- [Your instructions]: Consider the entries below. Count the lines holding the string "Stirring" and state the number only.

- [Available records]:
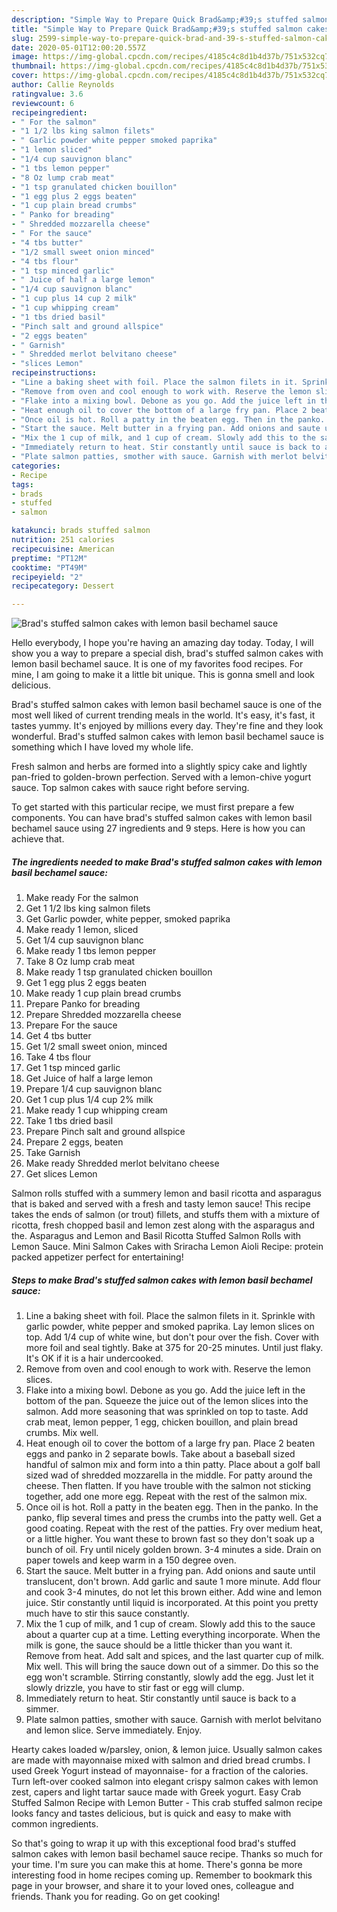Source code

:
```yaml
---
description: "Simple Way to Prepare Quick Brad&amp;#39;s stuffed salmon cakes with lemon basil bechamel sauce"
title: "Simple Way to Prepare Quick Brad&amp;#39;s stuffed salmon cakes with lemon basil bechamel sauce"
slug: 2599-simple-way-to-prepare-quick-brad-and-39-s-stuffed-salmon-cakes-with-lemon-basil-bechamel-sauce
date: 2020-05-01T12:00:20.557Z
image: https://img-global.cpcdn.com/recipes/4185c4c8d1b4d37b/751x532cq70/brads-stuffed-salmon-cakes-with-lemon-basil-bechamel-sauce-recipe-main-photo.jpg
thumbnail: https://img-global.cpcdn.com/recipes/4185c4c8d1b4d37b/751x532cq70/brads-stuffed-salmon-cakes-with-lemon-basil-bechamel-sauce-recipe-main-photo.jpg
cover: https://img-global.cpcdn.com/recipes/4185c4c8d1b4d37b/751x532cq70/brads-stuffed-salmon-cakes-with-lemon-basil-bechamel-sauce-recipe-main-photo.jpg
author: Callie Reynolds
ratingvalue: 3.6
reviewcount: 6
recipeingredient:
- " For the salmon"
- "1 1/2 lbs king salmon filets"
- " Garlic powder white pepper smoked paprika"
- "1 lemon sliced"
- "1/4 cup sauvignon blanc"
- "1 tbs lemon pepper"
- "8 Oz lump crab meat"
- "1 tsp granulated chicken bouillon"
- "1 egg plus 2 eggs beaten"
- "1 cup plain bread crumbs"
- " Panko for breading"
- " Shredded mozzarella cheese"
- " For the sauce"
- "4 tbs butter"
- "1/2 small sweet onion minced"
- "4 tbs flour"
- "1 tsp minced garlic"
- " Juice of half a large lemon"
- "1/4 cup sauvignon blanc"
- "1 cup plus 14 cup 2 milk"
- "1 cup whipping cream"
- "1 tbs dried basil"
- "Pinch salt and ground allspice"
- "2 eggs beaten"
- " Garnish"
- " Shredded merlot belvitano cheese"
- "slices Lemon"
recipeinstructions:
- "Line a baking sheet with foil. Place the salmon filets in it. Sprinkle with garlic powder, white pepper and smoked paprika. Lay lemon slices on top. Add 1/4 cup of white wine, but don&#39;t pour over the fish. Cover with more foil and seal tightly. Bake at 375 for 20-25 minutes. Until just flaky. It&#39;s OK if it is a hair undercooked."
- "Remove from oven and cool enough to work with. Reserve the lemon slices."
- "Flake into a mixing bowl. Debone as you go. Add the juice left in the bottom of the pan. Squeeze the juice out of the lemon slices into the salmon. Add more seasoning that was sprinkled on top to taste. Add crab meat, lemon pepper, 1 egg, chicken bouillon, and plain bread crumbs. Mix well."
- "Heat enough oil to cover the bottom of a large fry pan. Place 2 beaten eggs and panko in 2 separate bowls. Take about a baseball sized handful of salmon mix and form into a thin patty. Place about a golf ball sized wad of shredded mozzarella in the middle. For patty around the cheese. Then flatten. If you have trouble with the salmon not sticking together, add one more egg. Repeat with the rest of the salmon mix."
- "Once oil is hot. Roll a patty in the beaten egg. Then in the panko. In the panko, flip several times and press the crumbs into the patty well. Get a good coating. Repeat with the rest of the patties. Fry over medium heat, or a little higher. You want these to brown fast so they don&#39;t soak up a bunch of oil. Fry until nicely golden brown. 3-4 minutes a side. Drain on paper towels and keep warm in a 150 degree oven."
- "Start the sauce. Melt butter in a frying pan. Add onions and saute until translucent, don&#39;t brown. Add garlic and saute 1 more minute. Add flour and cook 3-4 minutes, do not let this brown either. Add wine and lemon juice. Stir constantly until liquid is incorporated. At this point you pretty much have to stir this sauce constantly."
- "Mix the 1 cup of milk, and 1 cup of cream. Slowly add this to the sauce about a quarter cup at a time. Letting everything incorporate. When the milk is gone, the sauce should be a little thicker than you want it. Remove from heat. Add salt and spices, and the last quarter cup of milk. Mix well. This will bring the sauce down out of a simmer. Do this so the egg won&#39;t scramble. Stirring constantly, slowly add the egg. Just let it slowly drizzle, you have to stir fast or egg will clump."
- "Immediately return to heat. Stir constantly until sauce is back to a simmer."
- "Plate salmon patties, smother with sauce. Garnish with merlot belvitano and lemon slice. Serve immediately. Enjoy."
categories:
- Recipe
tags:
- brads
- stuffed
- salmon

katakunci: brads stuffed salmon 
nutrition: 251 calories
recipecuisine: American
preptime: "PT12M"
cooktime: "PT49M"
recipeyield: "2"
recipecategory: Dessert

---
```



![Brad&#39;s stuffed salmon cakes with lemon basil bechamel sauce](https://img-global.cpcdn.com/recipes/4185c4c8d1b4d37b/751x532cq70/brads-stuffed-salmon-cakes-with-lemon-basil-bechamel-sauce-recipe-main-photo.jpg)

Hello everybody, I hope you're having an amazing day today. Today, I will show you a way to prepare a special dish, brad&#39;s stuffed salmon cakes with lemon basil bechamel sauce. It is one of my favorites food recipes. For mine, I am going to make it a little bit unique. This is gonna smell and look delicious.

Brad&#39;s stuffed salmon cakes with lemon basil bechamel sauce is one of the most well liked of current trending meals in the world. It's easy, it's fast, it tastes yummy. It's enjoyed by millions every day. They're fine and they look wonderful. Brad&#39;s stuffed salmon cakes with lemon basil bechamel sauce is something which I have loved my whole life.

Fresh salmon and herbs are formed into a slightly spicy cake and lightly pan-fried to golden-brown perfection. Served with a lemon-chive yogurt sauce. Top salmon cakes with sauce right before serving.


To get started with this particular recipe, we must first prepare a few components. You can have brad&#39;s stuffed salmon cakes with lemon basil bechamel sauce using 27 ingredients and 9 steps. Here is how you can achieve that.

<!--inarticleads1-->

##### The ingredients needed to make Brad&#39;s stuffed salmon cakes with lemon basil bechamel sauce:

1. Make ready  For the salmon
1. Get 1 1/2 lbs king salmon filets
1. Get  Garlic powder, white pepper, smoked paprika
1. Make ready 1 lemon, sliced
1. Get 1/4 cup sauvignon blanc
1. Make ready 1 tbs lemon pepper
1. Take 8 Oz lump crab meat
1. Make ready 1 tsp granulated chicken bouillon
1. Get 1 egg plus 2 eggs beaten
1. Make ready 1 cup plain bread crumbs
1. Prepare  Panko for breading
1. Prepare  Shredded mozzarella cheese
1. Prepare  For the sauce
1. Get 4 tbs butter
1. Get 1/2 small sweet onion, minced
1. Take 4 tbs flour
1. Get 1 tsp minced garlic
1. Get  Juice of half a large lemon
1. Prepare 1/4 cup sauvignon blanc
1. Get 1 cup plus 1/4 cup 2% milk
1. Make ready 1 cup whipping cream
1. Take 1 tbs dried basil
1. Prepare Pinch salt and ground allspice
1. Prepare 2 eggs, beaten
1. Take  Garnish
1. Make ready  Shredded merlot belvitano cheese
1. Get slices Lemon


Salmon rolls stuffed with a summery lemon and basil ricotta and asparagus that is baked and served with a fresh and tasty lemon sauce! This recipe takes the ends of salmon (or trout) fillets, and stuffs them with a mixture of ricotta, fresh chopped basil and lemon zest along with the asparagus and the. Asparagus and Lemon and Basil Ricotta Stuffed Salmon Rolls with Lemon Sauce. Mini Salmon Cakes with Sriracha Lemon Aioli Recipe: protein packed appetizer perfect for entertaining! 

<!--inarticleads2-->

##### Steps to make Brad&#39;s stuffed salmon cakes with lemon basil bechamel sauce:

1. Line a baking sheet with foil. Place the salmon filets in it. Sprinkle with garlic powder, white pepper and smoked paprika. Lay lemon slices on top. Add 1/4 cup of white wine, but don&#39;t pour over the fish. Cover with more foil and seal tightly. Bake at 375 for 20-25 minutes. Until just flaky. It&#39;s OK if it is a hair undercooked.
1. Remove from oven and cool enough to work with. Reserve the lemon slices.
1. Flake into a mixing bowl. Debone as you go. Add the juice left in the bottom of the pan. Squeeze the juice out of the lemon slices into the salmon. Add more seasoning that was sprinkled on top to taste. Add crab meat, lemon pepper, 1 egg, chicken bouillon, and plain bread crumbs. Mix well.
1. Heat enough oil to cover the bottom of a large fry pan. Place 2 beaten eggs and panko in 2 separate bowls. Take about a baseball sized handful of salmon mix and form into a thin patty. Place about a golf ball sized wad of shredded mozzarella in the middle. For patty around the cheese. Then flatten. If you have trouble with the salmon not sticking together, add one more egg. Repeat with the rest of the salmon mix.
1. Once oil is hot. Roll a patty in the beaten egg. Then in the panko. In the panko, flip several times and press the crumbs into the patty well. Get a good coating. Repeat with the rest of the patties. Fry over medium heat, or a little higher. You want these to brown fast so they don&#39;t soak up a bunch of oil. Fry until nicely golden brown. 3-4 minutes a side. Drain on paper towels and keep warm in a 150 degree oven.
1. Start the sauce. Melt butter in a frying pan. Add onions and saute until translucent, don&#39;t brown. Add garlic and saute 1 more minute. Add flour and cook 3-4 minutes, do not let this brown either. Add wine and lemon juice. Stir constantly until liquid is incorporated. At this point you pretty much have to stir this sauce constantly.
1. Mix the 1 cup of milk, and 1 cup of cream. Slowly add this to the sauce about a quarter cup at a time. Letting everything incorporate. When the milk is gone, the sauce should be a little thicker than you want it. Remove from heat. Add salt and spices, and the last quarter cup of milk. Mix well. This will bring the sauce down out of a simmer. Do this so the egg won&#39;t scramble. Stirring constantly, slowly add the egg. Just let it slowly drizzle, you have to stir fast or egg will clump.
1. Immediately return to heat. Stir constantly until sauce is back to a simmer.
1. Plate salmon patties, smother with sauce. Garnish with merlot belvitano and lemon slice. Serve immediately. Enjoy.


Hearty cakes loaded w/parsley, onion, &amp; lemon juice. Usually salmon cakes are made with mayonnaise mixed with salmon and dried bread crumbs. I used Greek Yogurt instead of mayonnaise- for a fraction of the calories. Turn left-over cooked salmon into elegant crispy salmon cakes with lemon zest, capers and light tartar sauce made with Greek yogurt. Easy Crab Stuffed Salmon Recipe with Lemon Butter - This crab stuffed salmon recipe looks fancy and tastes delicious, but is quick and easy to make with common ingredients. 

So that's going to wrap it up with this exceptional food brad&#39;s stuffed salmon cakes with lemon basil bechamel sauce recipe. Thanks so much for your time. I'm sure you can make this at home. There's gonna be more interesting food in home recipes coming up. Remember to bookmark this page in your browser, and share it to your loved ones, colleague and friends. Thank you for reading. Go on get cooking!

- [Problem solution]: 2